Air mataku mengalir sederas hujan. Langit seakan mendengar rintihanku yang dalam. Mungkin langit merasakan apa yang kurasakan. Lalu hujan pun terus melindungiku dari kesepian.
Dari kejauhan kudengar suara memanggilku. Suara sayup-sayup yang menghentikan detak jantungku dalam tempo sepersekian detik. Suara peri kecilku yang tiap malam kuimpikan. Ciara. Kutolehkan kepalaku kebelakang. Ciara dan Ronda sudah berdiri di bawah pohon rindang, menghindari hujan. Padahal, baju mereka tampak basah seperti baju yang kukenakan. Mereka menghampiriku yang terduduk sendirian.
“Di, aku udah denger semuanya,” ucap Ronda.
“Iya, Kak. Kita udah denger,” sela Ciara berikutnya.
Aku terhenyak menahan perasaanku yang berlomba-lomba untuk mendominasi. Malu, gelisah, senang, kecewa, bahagia, bingung.
“Iya, Di. Tadi aku lihat kamu keluar dari kos. Mau kita panggil, kamu udah cepet banget ngayuh sepedanya. Akhirnya kita kejar sampai ke sini. Aku sama Ciara tadi keluar. Ciara juga sempat cerita sama aku. Ciara sama kayak kamu, Di,” jelas Ronda.

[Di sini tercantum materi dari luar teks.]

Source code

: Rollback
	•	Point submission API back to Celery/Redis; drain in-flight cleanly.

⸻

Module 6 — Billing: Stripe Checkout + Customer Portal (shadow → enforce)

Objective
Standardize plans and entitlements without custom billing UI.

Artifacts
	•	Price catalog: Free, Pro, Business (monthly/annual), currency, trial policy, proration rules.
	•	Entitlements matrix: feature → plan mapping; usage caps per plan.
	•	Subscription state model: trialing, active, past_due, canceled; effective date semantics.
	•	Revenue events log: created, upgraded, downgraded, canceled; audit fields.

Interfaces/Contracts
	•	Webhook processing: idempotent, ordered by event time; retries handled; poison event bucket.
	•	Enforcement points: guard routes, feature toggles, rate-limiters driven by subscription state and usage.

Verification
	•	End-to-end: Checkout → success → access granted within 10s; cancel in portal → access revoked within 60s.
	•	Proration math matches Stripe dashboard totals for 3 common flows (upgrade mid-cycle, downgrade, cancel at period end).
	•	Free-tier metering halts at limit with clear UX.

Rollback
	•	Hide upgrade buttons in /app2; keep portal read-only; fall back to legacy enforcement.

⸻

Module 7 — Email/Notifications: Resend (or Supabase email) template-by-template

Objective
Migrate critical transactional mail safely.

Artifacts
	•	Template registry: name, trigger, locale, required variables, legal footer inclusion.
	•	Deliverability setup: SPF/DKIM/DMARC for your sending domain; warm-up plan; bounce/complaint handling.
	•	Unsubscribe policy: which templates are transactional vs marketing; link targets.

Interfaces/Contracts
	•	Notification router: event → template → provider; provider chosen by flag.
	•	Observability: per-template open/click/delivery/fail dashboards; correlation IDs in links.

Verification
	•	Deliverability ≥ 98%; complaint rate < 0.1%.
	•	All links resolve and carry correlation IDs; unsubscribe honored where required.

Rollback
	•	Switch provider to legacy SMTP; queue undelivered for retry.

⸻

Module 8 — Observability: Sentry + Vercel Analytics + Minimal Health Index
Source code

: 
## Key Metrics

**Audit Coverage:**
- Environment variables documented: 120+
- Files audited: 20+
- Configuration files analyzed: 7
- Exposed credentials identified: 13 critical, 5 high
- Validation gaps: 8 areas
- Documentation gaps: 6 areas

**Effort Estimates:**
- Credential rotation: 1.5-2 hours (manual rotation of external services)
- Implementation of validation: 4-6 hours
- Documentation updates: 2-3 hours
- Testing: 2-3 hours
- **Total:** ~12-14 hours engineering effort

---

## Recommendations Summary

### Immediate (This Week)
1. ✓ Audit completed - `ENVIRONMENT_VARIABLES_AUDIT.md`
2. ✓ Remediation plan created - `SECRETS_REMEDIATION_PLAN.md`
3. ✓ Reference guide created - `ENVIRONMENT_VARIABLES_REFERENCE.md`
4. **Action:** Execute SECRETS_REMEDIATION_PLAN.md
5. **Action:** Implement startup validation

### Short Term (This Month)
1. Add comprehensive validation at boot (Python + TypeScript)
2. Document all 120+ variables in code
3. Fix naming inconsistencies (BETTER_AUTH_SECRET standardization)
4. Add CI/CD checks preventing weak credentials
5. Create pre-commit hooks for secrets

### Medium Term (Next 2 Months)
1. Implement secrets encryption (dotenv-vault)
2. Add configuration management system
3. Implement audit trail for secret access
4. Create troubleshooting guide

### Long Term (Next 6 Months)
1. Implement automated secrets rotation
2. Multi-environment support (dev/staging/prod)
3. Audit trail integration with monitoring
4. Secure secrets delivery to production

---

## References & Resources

“Kak Diandra. Selama ini aku juga mengalami hal kayak Kakak. Aku emang sempat jadi pelacur. Tapi, aku heran karena aku sama sekali tidak bisa seperti pelacur lainnya yang pasrah akan nasibnya. Bahkan banyak yang justru menikmati perannya. Aku enggak bisa. Aku ternyata tidak seperti mereka. Aku sama kayak Kakak. Aku lesbi. Maaf, aku nggak berani bilang sama Kak Diandra kalau aku sering mikirin Kakak. Makanya tadi aku nenangin diri dan cerita semuanya sama Kak Ronda. Aku takut Kakak jadi jauh,” Ciara menunduk sedih lantas melanjutkan kata-katanya yang masih belum terucap.
Aku sama sekali tidak bisa berucap apa-apa. Air mataku berhenti seketika meski hujan belum mau reda.
“Kak Diandra, aku juga sayang sama Kakak. Kak Ronda juga bilang, perasaanku ini nggak salah. Nggak ada yang salah kalau menyangkut cinta. Meski kita beda dari orang lain, tapi kita berhak mendapatkan cinta. Iya, kan?” Ciara meminta pendapatku. Kulihat Ronda juga seakan mendukungku untuk mengakui perasaanku. Seketika kupeluk mereka berdua tanpa kata. Mereka berdua memelukku erat. Kami bertiga menyatukan jiwa kami dalam pelukan penuh kebahagiaan. Tak lupa, hujan juga memberikan ucapan selamat pada jiwa kami yang saling merapatkan barisan.
Hujan sering tak diharapkan, hujan pun sering dikecam karena membuat tubuh yang wangi kebasahan. Hujan sering dicela karena datang tak sesuai harapan. Namun, hujan pun selalu setia memberi kebahagiaan, hujan pun pantas diberi penghargaan. Karena berkat hujan, tanah yang kering kini jadi subur seketika. Kami berbeda, tapi kami juga berhak bahagia dengan cara kami sendiri. Seperti hujan yang layak mendapat kebahagian dengan membiarkannya merayakan kebebasan dari belenggu awan kelam.